There were times during the first week of Kansas City's Wisconsin training camp when that appeared to be the case. Especially when 10-time Pro Bowl right guard Will Shields wasn't practicing because of an arthritic back, or when 10-time Pro Bowl left tackle Willie Roaf was working only once a day.
By the end of the first full week, when promising young right tackle Kevin Sampson was limping on a badly bruised big toe, and versatile veteran John Welbourn -- the probable right guard while Shields is down -- was down briefly after someone fell on leg, the Chiefs seemed to be patching holes faster than a riverfront town with a leaking levy after a weeklong rain.
It's only early August, of course, and the odds are that Kansas City's offensive line will be much healthier for the Sept. 11 opener with the Jets. Still, with Shields unable to practice as of Aug. 8, and knowing that Roaf will be playing at age 35 this year, the Chiefs line clearly is on the verge of a major transition that will start at the 2005 camp.
"I have a concern about Will Shields getting ready to go," admitted coach Dick Vermeil, who spent the entire spring session working without his three Pro Bowl linemen -- Shields and Roaf, who were excused from spring workouts to let their bodies heal, and left guard Brian Waters, who chose to spend the spring with his newborn child and family.
Kansas City's hope is that by bringing Shields back slowly from his back problem, he'll be at full speed come September.
"I like what I see," Vermeil said of Shields' conditioning work off the practice field. "He has a determination and an enthusiasm and confidence."
And Roaf likely will benefit from his once-daily workout schedule.
"I think working him once a day has helped him," Vermeil said. "He's having, to me, his best camp since I've been here."
-- KC defensive players have noted that Gunther Cunningham, who has made the turnaround of the Chiefs defense his quest for the Holy Grail, has gotten more personnel in his often profane demands of his players.
An example: After veteran Dexter McCleon dropped a possible interception in a 7-on-7 drill, Cunningham castigated him with "Catch the ball, Alphonso." That was a direct shot at rookie Alphonso Hodge, who has trouble hanging onto the ball.
Hodge got the point. Moments after practice ended, he was catching balls off the Jugs machine.
-- Coach Dick Vermeil clearly isn't happy that second-year player Junior Siavii, the team's top draft pick in 2004, has missed too many days of camp while dealing with tendinitis of the knees -- first the right, now the left.
"He could make the Pro Bowl Rehab team," Vermeil said.
STRATEGY AND PERSONNEL
The Chiefs' once rock-solid offensive line is showing some cracks that are indications of aging in the early part of the team's Wisconsin training camp.
A continual reshuffling of personnel has accompanied the inability of 10-time Pro Bowl guard Will Shields to practice ever since he injured his arthritic back in the first camp workout on July 28.
Shields, who was given permission to miss the entire spring conditioning program while resting his sore body, is on a weight-lifting and back-strengthening program the Chiefs hope will have him back on the field sometime in the days leading up to or immediately following the Aug. 12 preseason opener in Minnesota.

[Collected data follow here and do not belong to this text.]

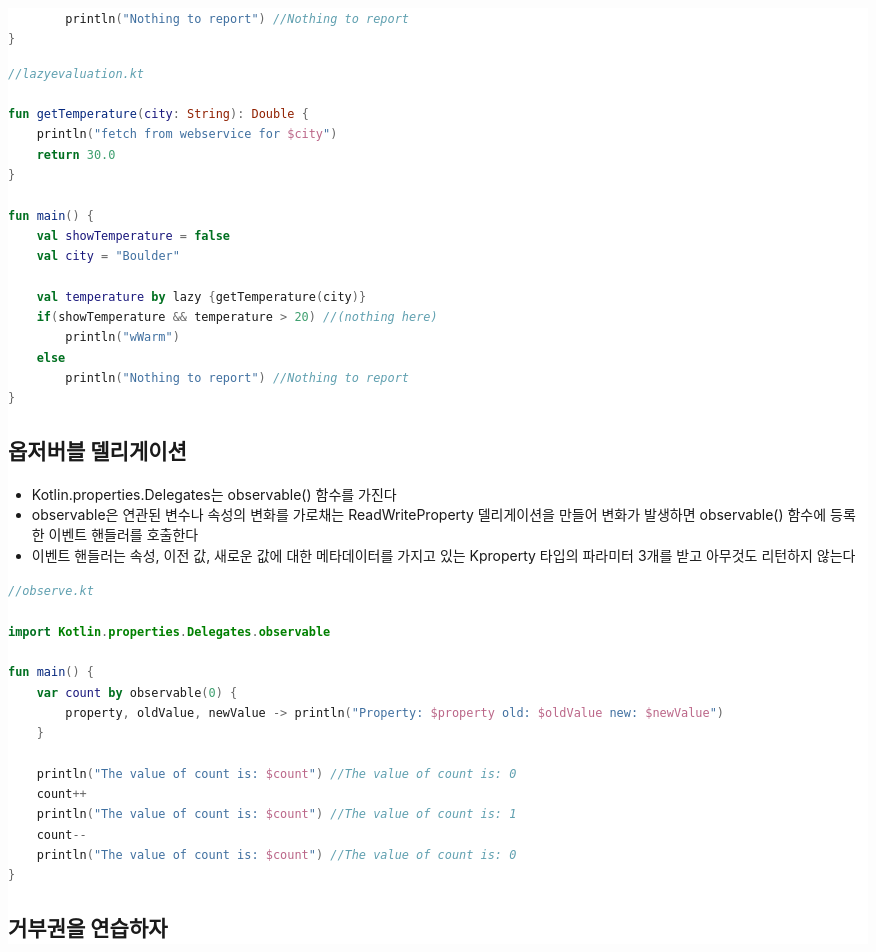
 ```kotlin
		println("Nothing to report") //Nothing to report
}
```

```kotlin
//lazyevaluation.kt

fun getTemperature(city: String): Double {
	println("fetch from webservice for $city")
	return 30.0
}

fun main() {
	val showTemperature = false
	val city = "Boulder"

	val temperature by lazy {getTemperature(city)}
	if(showTemperature && temperature > 20) //(nothing here)
		println("wWarm")
	else
		println("Nothing to report") //Nothing to report
}
```

## 옵저버블 델리게이션

- Kotlin.properties.Delegates는 observable() 함수를 가진다
- observable은 연관된 변수나 속성의 변화를 가로채는 ReadWriteProperty 델리게이션을 만들어 변화가 발생하면 observable() 함수에 등록한 이벤트 핸들러를 호출한다
- 이벤트 핸들러는 속성, 이전 값, 새로운 값에 대한 메타데이터를 가지고 있는 Kproperty 타입의 파라미터 3개를 받고 아무것도 리턴하지 않는다

```kotlin
//observe.kt

import Kotlin.properties.Delegates.observable

fun main() {
	var count by observable(0) {
		property, oldValue, newValue -> println("Property: $property old: $oldValue new: $newValue")
	}

	println("The value of count is: $count") //The value of count is: 0
	count++
	println("The value of count is: $count") //The value of count is: 1
	count--
	println("The value of count is: $count") //The value of count is: 0
}
```

## 거부권을 연습하자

-- Chris Bober, who played left guard and center for the Giants before filling in at right tackle for the Chiefs last year, began camp working at Shields' right guard spot. But Bober, who also is the backup for center Casey Wiegmann, didn't stay at right guard long.
-- John Welbourn, who himself missed the spring workouts while recovering from knee surgery, was moved to Shields right guard after the first week of camp. But Welbourn immediately had a short-term setback when a running back fell on his injured leg in a pile. He missed a couple of practices, but likely will start at right guard in the preseason opener against Minnesota.
-- Third-year linemen Brett Williams, who has played sparingly, worked briefly at the right guard position. But he was moved to right tackle briefly when Kevin Sampson, the second-year player tabbed as KC's starting right tackle, developed a bad bruise on a big toe and had to be sidelined briefly.
-- Jordan Black, the third-year player who filled the right tackle spot last year following injuries to Welbourn and Bober, has been playing most extensively at left tackle in the morning practice sessions that veteran Willie Roaf sits out.